European Central Bank Governing Council member Ignazio Visco has added his voice to heated discussions on when the ECB will begin to raise its benchmark interest rate.
Rates in the euro zone have been negative following the region’s sovereign debt crisis, and the ECB has confirmed that it will conclude its net asset purchases in the third quarter — opening up the possibility of a rate hike.
Some market participants are anticipating a July rate hike, with reports than more hawkish members of the ECB are keen to raise rates sooner rather than later.
Visco, the governor of the Bank of Italy and a notable “dove” — who tend to favor more supportive monetary policy — told CNBC Thursday that it’s “very likely” asset purchases will end in June, leading to the issue of what to do with rates.

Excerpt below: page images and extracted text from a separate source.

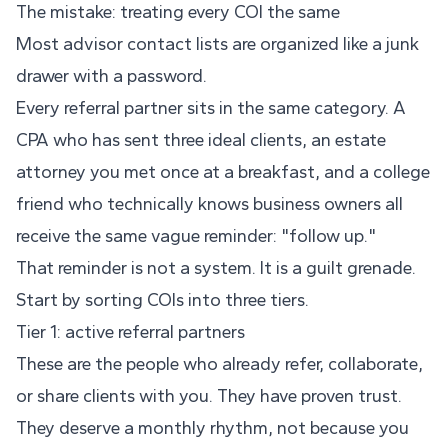
The mistake: treating every COI the same
Most advisor contact lists are organized like a junk
drawer with a password.
Every referral partner sits in the same category. A
CPA who has sent three ideal clients, an estate
attorney you met once at a breakfast, and a college
friend who technically knows business owners all
receive the same vague reminder: "follow up."
That reminder is not a system. It is a guilt grenade.
Start by sorting COIs into three tiers.
Tier 1: active referral partners
These are the people who already refer, collaborate,
or share clients with you. They have proven trust.
They deserve a monthly rhythm, not because you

“We said that they will be adjusted sometime after the end of the purchasing program; now this sometime has to be defined, we have to look at the developments, it may be during the third quarter or at the end of the year, but it has to be gradual,” he said.
“As we said there are three main conditions that we are looking for: the first is gradualism, the second is optionality and the third, we have to guarantee smooth functioning of financial markets that this flexibility is necessary.”
The interest rate on the ECB’s main refinancing operations and the interest rates on the marginal lending facility and the deposit facility remains unchanged at 0.00%, 0.25% and -0.50% respectively. The U.S. Federal Reserve and the Bank of England, meanwhile, have both already embarked on their rate-hiking cycles.